Além de ser um clássico do cinema de terror, A Noite do Demônio também ficou marcado por uma discussão entre o que deve e o que não deve ser mostrado num filme do gênero. Essa discussão fica mais clara conhecendo o ponto de vista dos envolvidos: uns entendem que uma história de terror pode manter o espectador sem saber se o que está acontecendo é real ou apenas imaginação dos personagens; outros acham que, de vez em quando, é preciso “abrir a porta”, como Stephen King costuma falar, para deixar os espectadores terem uma interação maior com a história.

O dr. Holden (Dana Andrews) tem um encontro que não consegue explicar (Sabre Film/ Columbia).

 

É uma discussão que tem adeptos de peso para ambas as opções – inclusive o próprio Stephen King –, e o que fica bem claro pelos filmes e livros do gênero é que qualquer opção pode funcionar muito bem, desde que seja trabalhada corretamente.

No caso de A Noite do Demônio (Night of the Demon, 1957), produção inglesa dirigida por Jacques Tourneur, a discussão foi acirrada por um desentendimento envolvendo, de um lado, Tourneur e o roteirista Charles Bennett, e do outro o produtor Hal E. Chester.

A versão apresentada em DVD da Versátil, no box “Obras-Primas do Terror”, é a original, com 96 minutos. Nos Estados Unidos, a Columbia distribuiu o filme e cortou para 81 minutos, alterando o título para Curse of the Demon; segundo informações, a alteração foi para não confundir com a história The Night of the Iguana, o que é realmente espantoso, uma vez que o segundo é uma peça de Tennessee Williams, baseada em um conto de sua autoria. Seja como for, todas as cenas estão aqui.

 

Dana Andrews interpreta o psicólogo norte-americano dr. John Holden, que vai à Inglaterra para uma convenção, convidado pelo professor Harrington (Maurice Denham), que realiza uma investigação sobre as atividades do dr. Julian Karswell (Niall McGinnis), acusado de satanismo. O problema é que, ao chegar, fica sabendo que o professor Harrington morreu num estranho acidente.

Holden, em Stonehenge, conferindo as runas no pergaminho que "ganhou".

 

Holden, totalmente cético quanto às questões envolvendo o sobrenatural, envolve-se na investigação e conhece o dr. Karswell, que lhe diz que ele irá morrer num dia específico, caso não suspenda as investigações sobre seu grupo. A morte do professor e a futura e possível morte de Holden envolvem um pergaminho com sinais rúnicos, que deve ser entregue à vítima sem que ela saiba que está recebendo. A partir daí, seus dias estão contados, e o contato com o demônio é inevitável, e apenas Karswell pode evitar o evento.

O choque programado pelo roteirista e pelo diretor é entre a crença no sobrenatural e a crença do psicólogo, para quem os demônios estão nas profundezas de nossas mentes. E, ao mesmo tempo em que a história coloca o espectador no centro dos acontecimentos, criando um elo entre o personagem principal e a audiência, ela aos poucos desestrutura o pensamento e o modo de agir do dr. Holden; assim, leva os espectadores junto com ele, em direção ao que se julgava ser impossível.
-=-=-=-=-
### PROBLEMA PROPOSTO 1:
No texto fornecido, a Columbia reduziu o filme para quantos minutos na versão distribuída nos Estados Unidos?
### PROBLEMA PROPOSTO 2:
Reescreva o trecho do texto fornecido que vai de "O dr. Holden (Dana" até "Hal E. Chester.", incluindo esta última parte, e renomeie "A Noite do Demônio" para "Curse of the Demon".

### MATERIAL FORNECIDO:
-=-=-=-=-
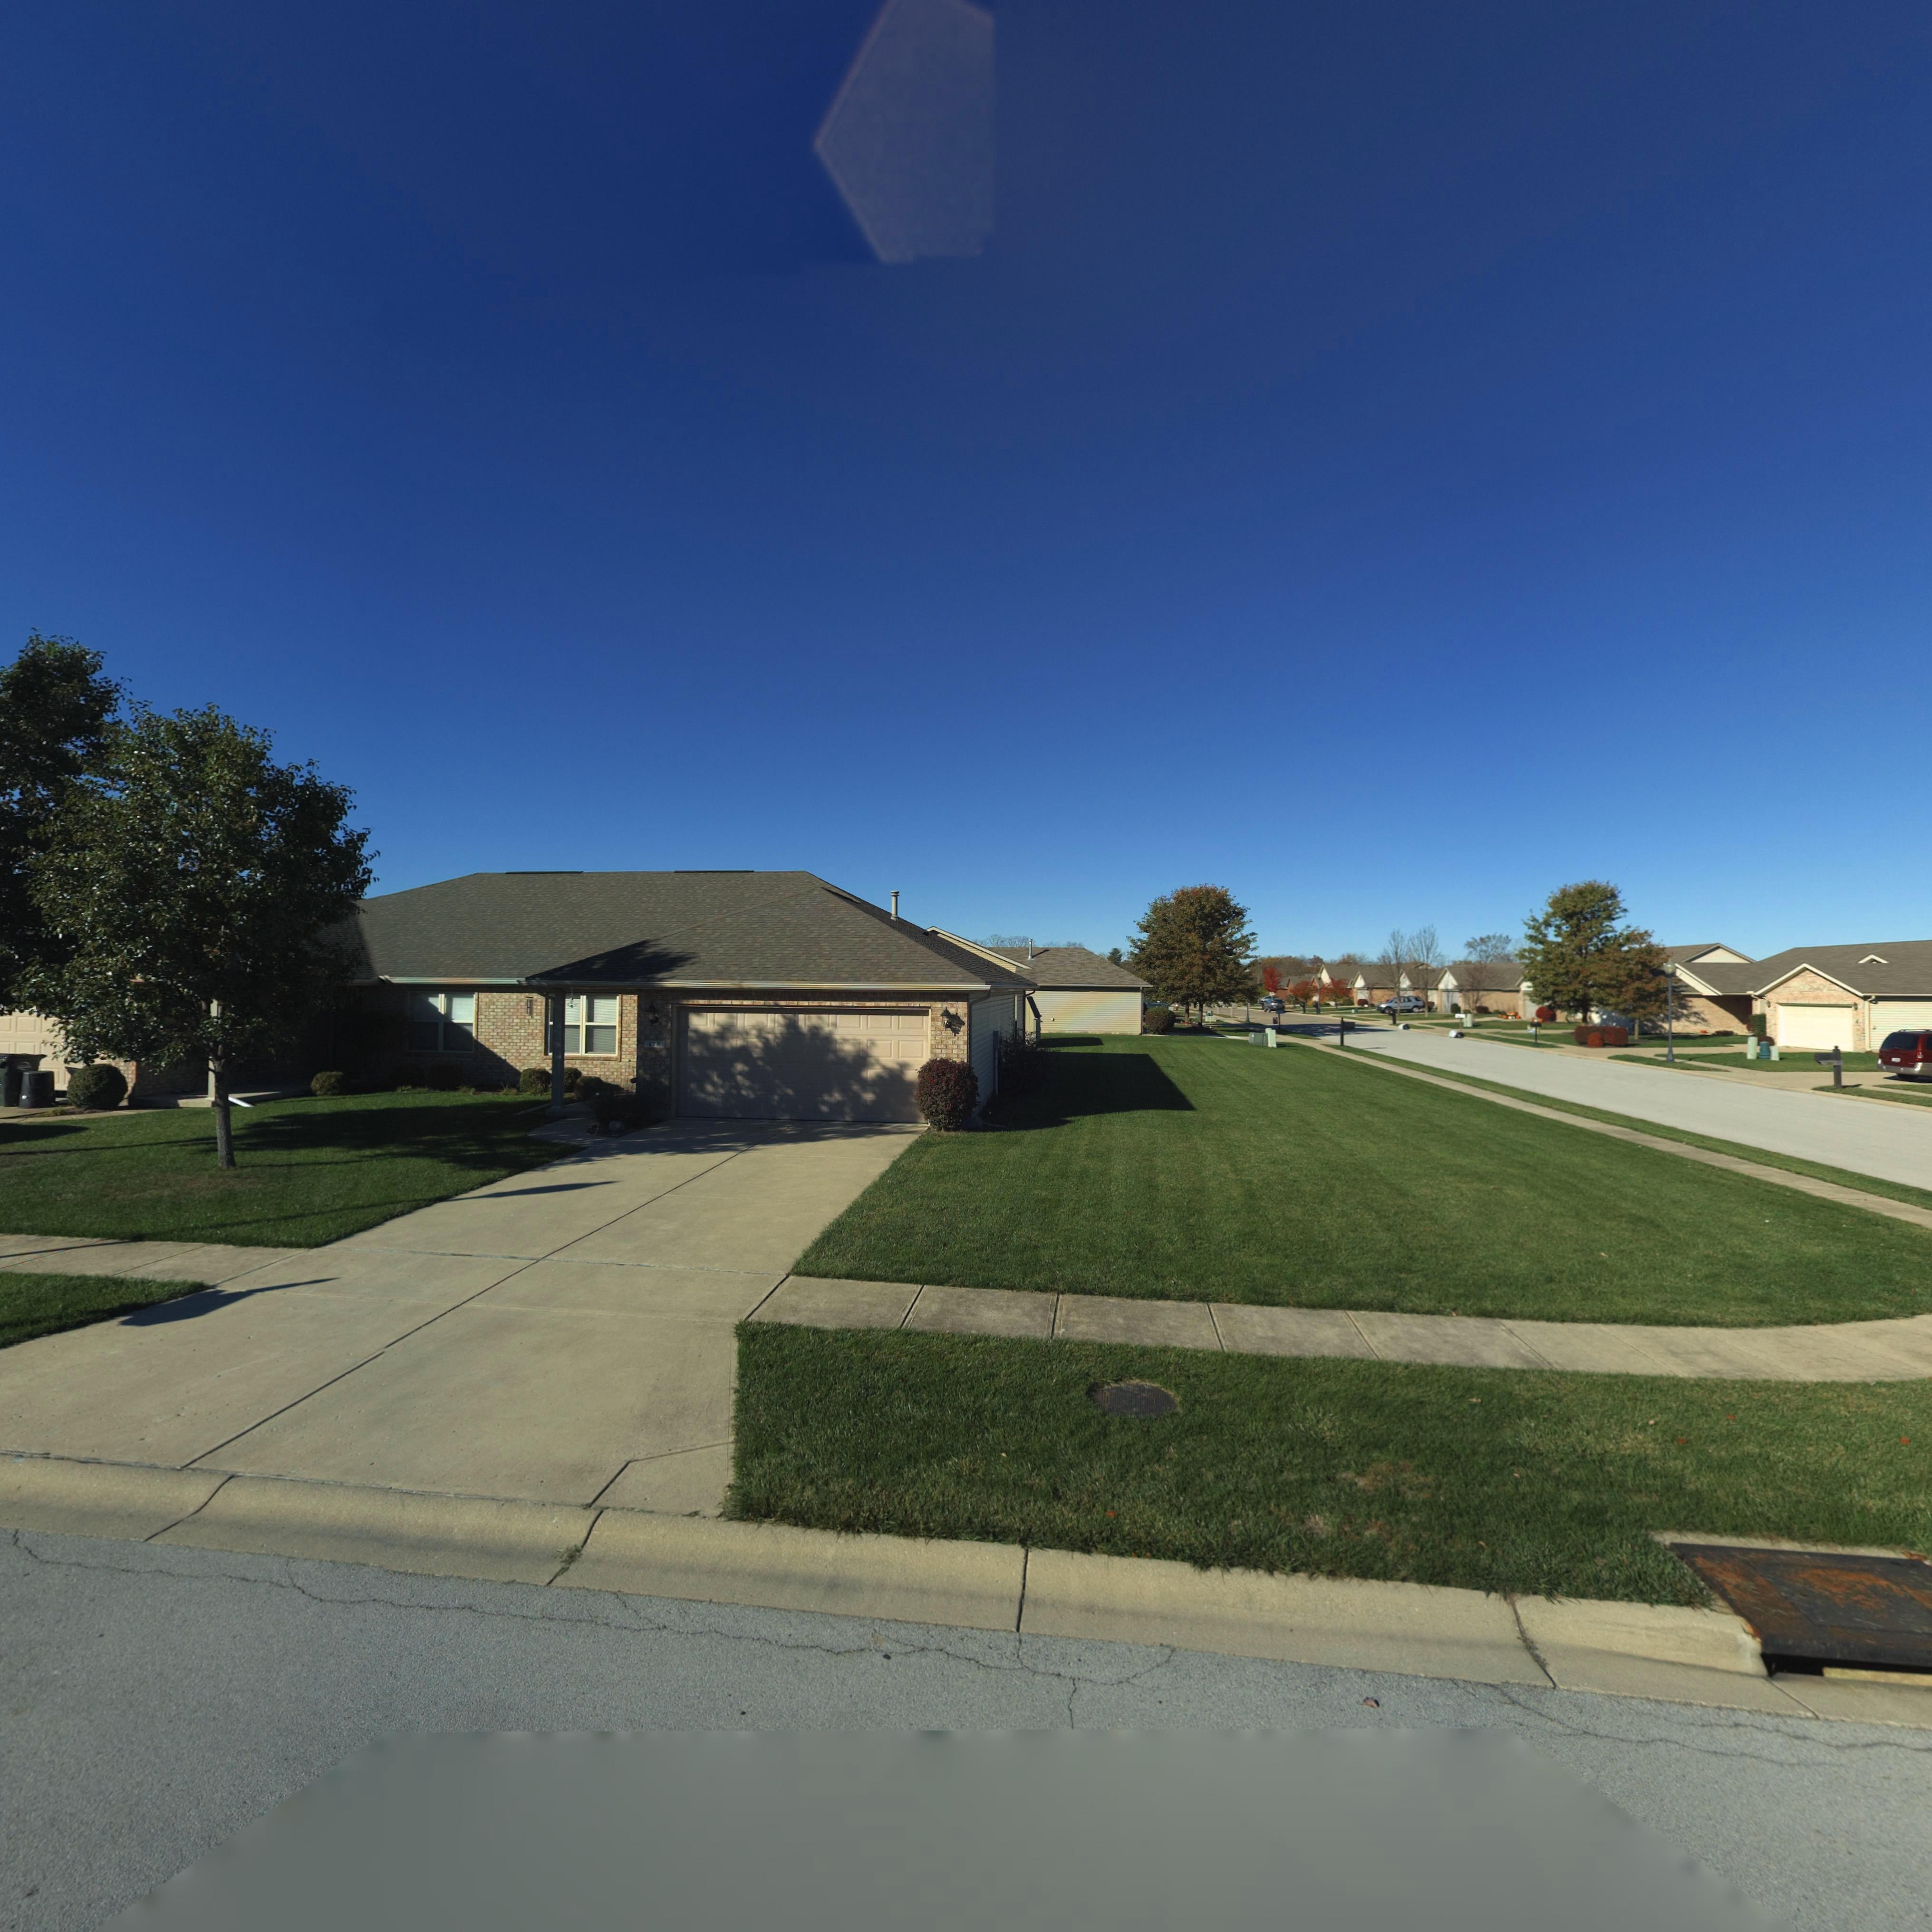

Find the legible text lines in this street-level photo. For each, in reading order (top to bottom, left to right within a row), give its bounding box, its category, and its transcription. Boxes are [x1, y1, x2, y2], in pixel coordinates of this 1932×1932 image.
-=-=-=-=-
### RESULTADO ESPERADO 1:
Para 81 minutos.

### RESULTADO ESPERADO 2:
O dr. Holden (Dana Andrews) tem um encontro que não consegue explicar (Sabre Film/ Columbia).

 

É uma discussão que tem adeptos de peso para ambas as opções – inclusive o próprio Stephen King –, e o que fica bem claro pelos filmes e livros do gênero é que qualquer opção pode funcionar muito bem, desde que seja trabalhada corretamente.

No caso de Curse of the Demon (Night of the Demon, 1957), produção inglesa dirigida por Jacques Tourneur, a discussão foi acirrada por um desentendimento envolvendo, de um lado, Tourneur e o roteirista Charles Bennett, e do outro o produtor Hal E. Chester.